Cob: incorporating/recycling other structures
Amanda Peck
ap615 at hotmail.com
Tue Feb 25 08:34:46 CST 2003
There WAS an early Out on Bale that I got as part of a package a year or so
later, in which there was a call for people to come help cover a couple's
trailer with straw bales. I think the idea was to do so with a gap, put
another--well insulated--roof on the whole thing, roofs being the typical
weak place in a trailer. Presumably plaster only the outside. Maybe put in
some sort of foundation, unless the trailer was on a slab, not uncommon. No
load on the trailer there, the same would work with cob.
Somewhere I saw a house with a handsome, and I hope un-roadworthy, Airstream
as kitchen, dining room, extra bathroom. It might have been a book on the
Jersey Devils artchitecture firm's houses.
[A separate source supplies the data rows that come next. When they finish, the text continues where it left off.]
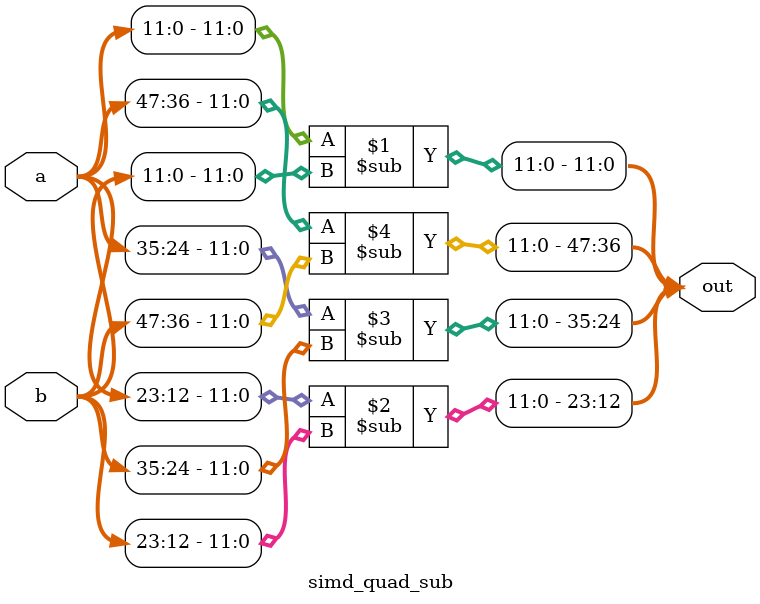
<source format=v>
(* use_dsp = "yes" *)
module simd_quad_sub (input [47:0] a, b, output [47:0] out);
  assign {out[47:36], out[35:24], out[23:12], out[11:0]} 
   = {a[47:36] - b[47:36], a[35:24] - b[35:24], a[23:12] - b[23:12], a[11:0] - b[11:0]};
endmodule

</source>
My house in Nashville had, except for a later addition, been built using two
boxcars made surplus after WWI. Trying to put a screw in the wall was
difficult because one kept hitting metal, although I never saw metal girders
underneath, and there was a conventional roof with no extra surface between
ceiling and ceiling joists. And it was not at all fun to heat and cool,
despite what was supposed to have been TVA-approved insulation.
.........
Marsha, Cat, Abe have been thinking about using some sort of
trailer/bus/shipping container as part of a cob structure.
Marsha wonders if it's strong enough, Cat thinks it should be able to go
when it wants to, Abe, that it would make a good kitchen/dining room.